- [WORK REQUIRED]:
Set down exactly, from the records below, the line with "text: (920, 360) -> (782, 157), moved" through the line with "part: (108, 1395) -> (243, 815), moved", and nothing else.

- [THE RECORDS]:
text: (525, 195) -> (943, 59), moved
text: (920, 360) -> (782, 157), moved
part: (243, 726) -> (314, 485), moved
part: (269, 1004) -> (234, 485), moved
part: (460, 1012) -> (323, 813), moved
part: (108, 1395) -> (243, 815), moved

---

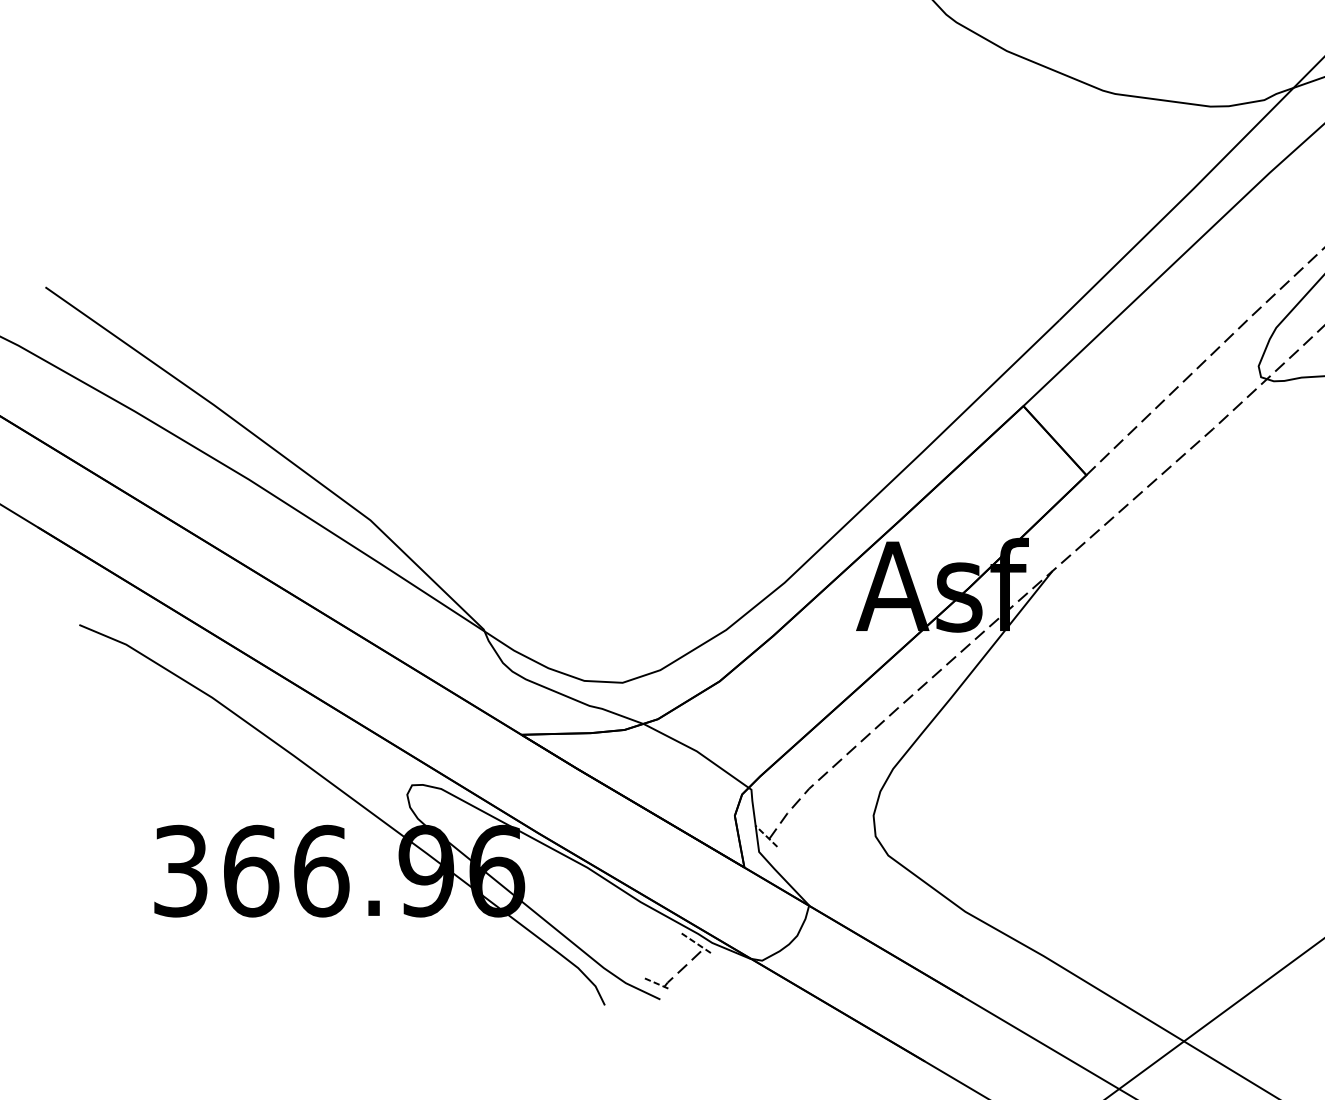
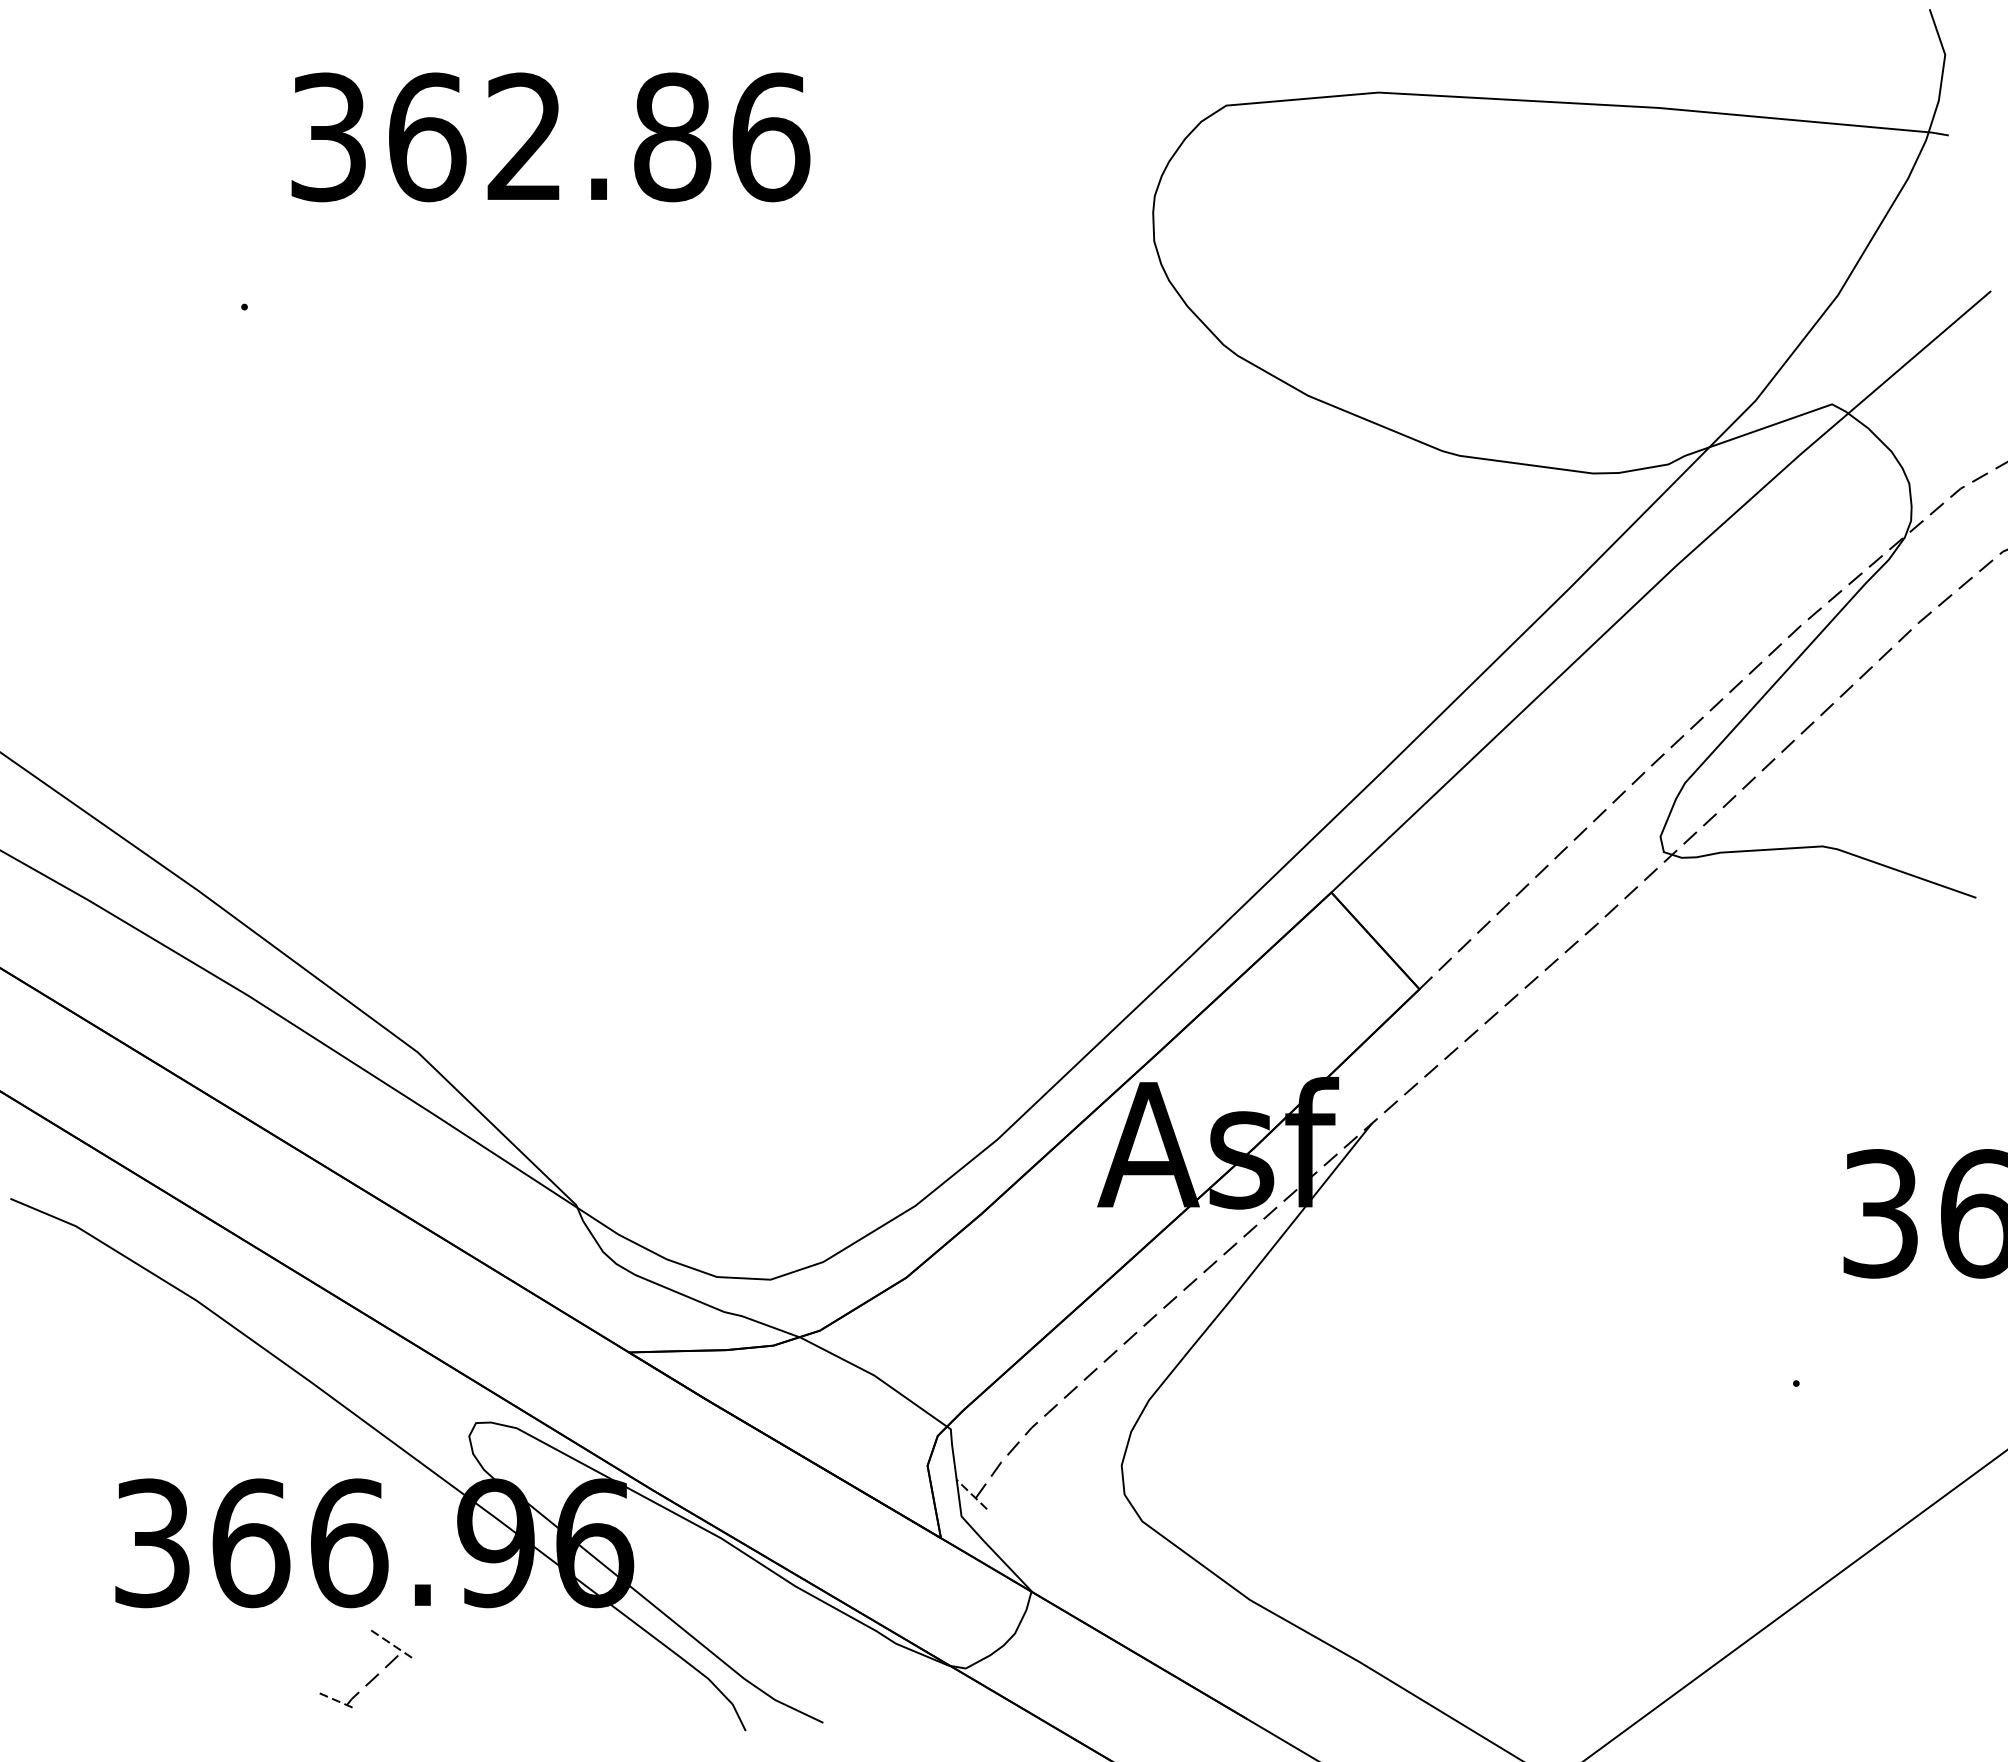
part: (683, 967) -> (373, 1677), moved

- [ANSWER SPACE]:
text: (920, 360) -> (782, 157), moved
part: (243, 726) -> (314, 485), moved
part: (269, 1004) -> (234, 485), moved
part: (460, 1012) -> (323, 813), moved
part: (108, 1395) -> (243, 815), moved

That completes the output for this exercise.